■ Instructions to follow
In the excerpt about the Chicago Cubs, what was Rick Sutcliffe's win-loss record on the year?

##### Excerpted text

My love of the Chicago Cubs goes back to the days of Ernie Banks, Ron Santo, Billy Williams and the rest of the gang who blew a 10 game late-August lead to the ’69 “Miracle Mets” who featured Tom Seaver in the lead role. It might have been the greatest emotional pain I’d experienced in my young life to that point, exceeded only by the loss of my grandfather a few months later.

Hall-of-Famers Ernie Banks, Billy Williams, Ron Santo, Fergie Jenkins along with the estimable Don Kessinger, Glenn Beckert and Randy Hundley just couldn’t get it done despite a tremendous ballclub and a solid pitching rotation. Remember a guy named Leo Durocher? I do. Even as a kid, it was obvious he poisoned that team with his lack of grace when the going got tough. And yes, Seaver and the Mets (who won the World Series) played great team baseball.

The Cubs were not done disappointing me, as after a baseball/academic career (not in that order) at Northwestern University, I moved down to Wrigleyville just in time to witness as a journalist the five-game failure of the Cubbies (by now occasionally referred to as the flubbies) in a playoff loss to the San Diego Padres.

It wasn’t just that they lost to the Padres, there was also the matter of how they did it – how they managed to fail getting to their first World Series since 1945 (when all the able-bodied men were in the military anyway). Rick Sutcliffe had gone 16-1 on the year, and he won the opener at Wrigley. Chicago won the second game and then proceeded to drop a fast pair of games out west, including a 7-5 defeat in game four that should have sealed the deal.

With the deciding fifth game in the Friendly Confines of Wrigley Field, and Rick Sutcliffe on the mound, things still looked pretty good. My home was near the corner of Racine and Addison, a block from the ballpark, and there was a good vibe around the old grounds that morning. Remember, there was no night baseball at that time and the party started fairly early at Murphy’s Bleachers.

I remember being in the press box and seeing the late, great Harry Kalas in the ancient press box getting ready for his radio call. Harry Carey was at his best before the contest, but by the late innings he was liquid sour as the Curse of the Goat took over once again in a 6-3 loss. First baseman Leon Durham had a crucial Bill Buckner moment on a relatively routine grounder, Sutcliffe was below average and Steve Garvey finished a stellar league championship performance as MVP.

##########
##### Data segment

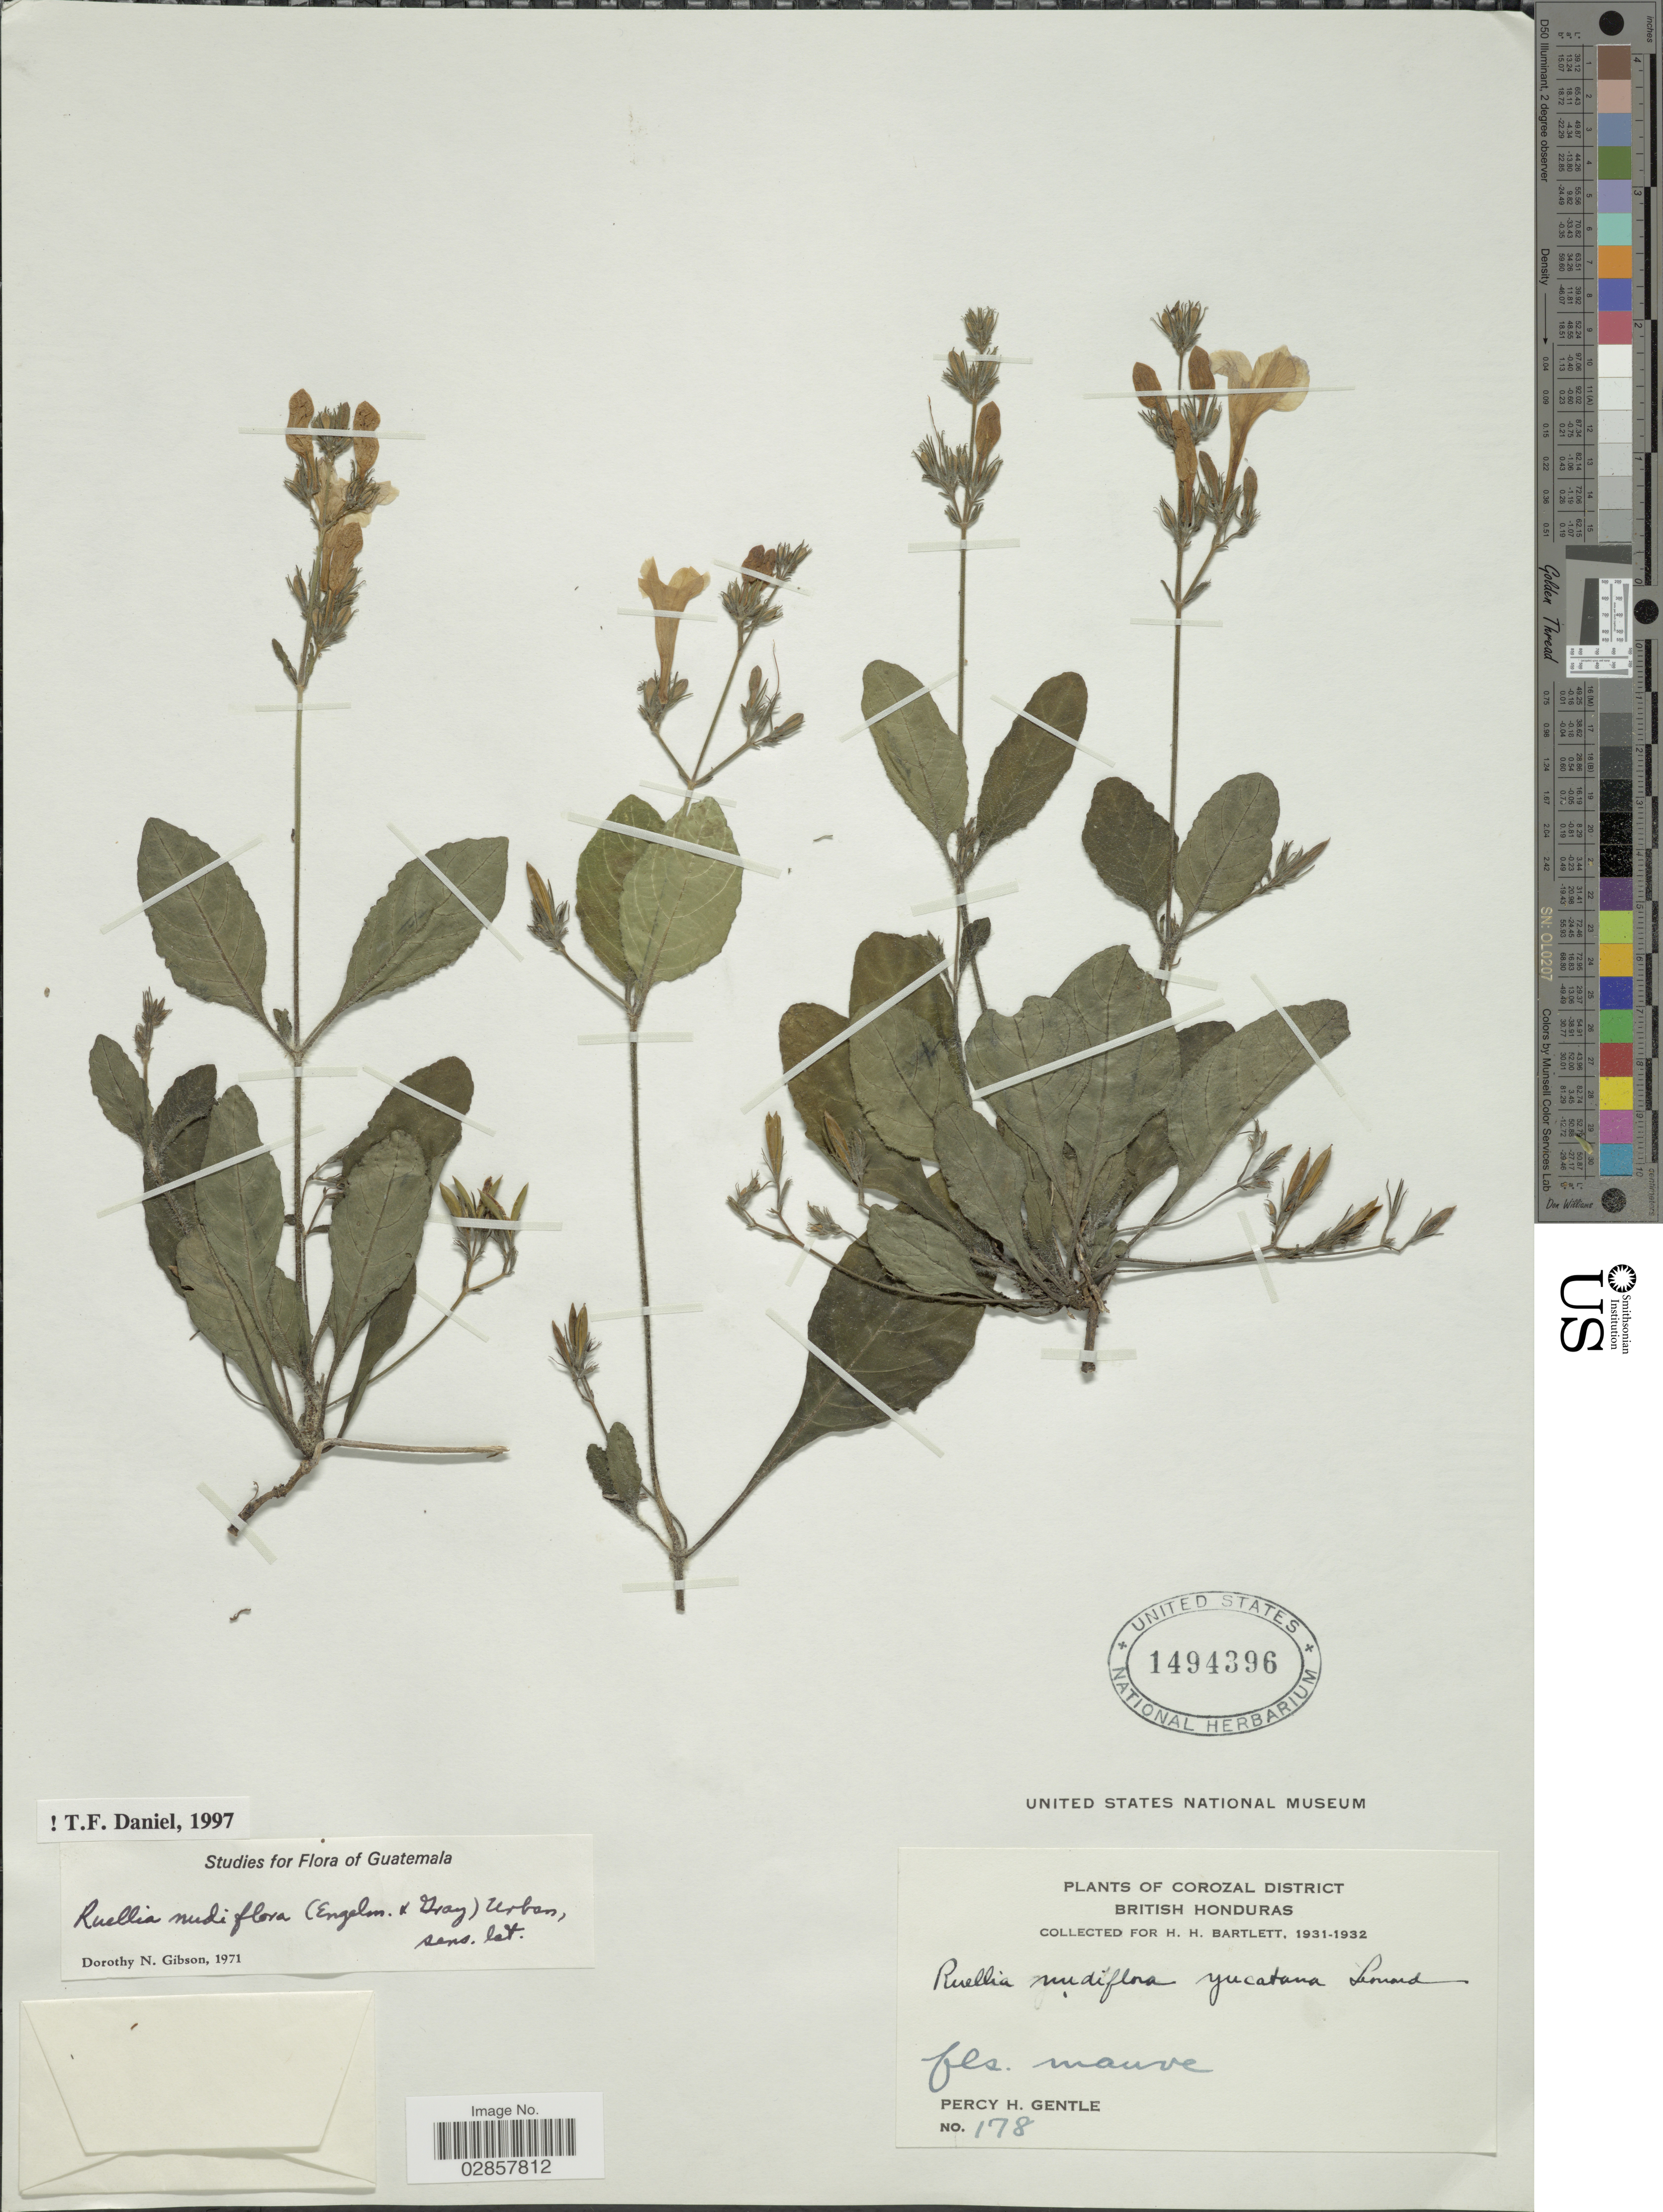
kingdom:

##########

■ Right answer
16-1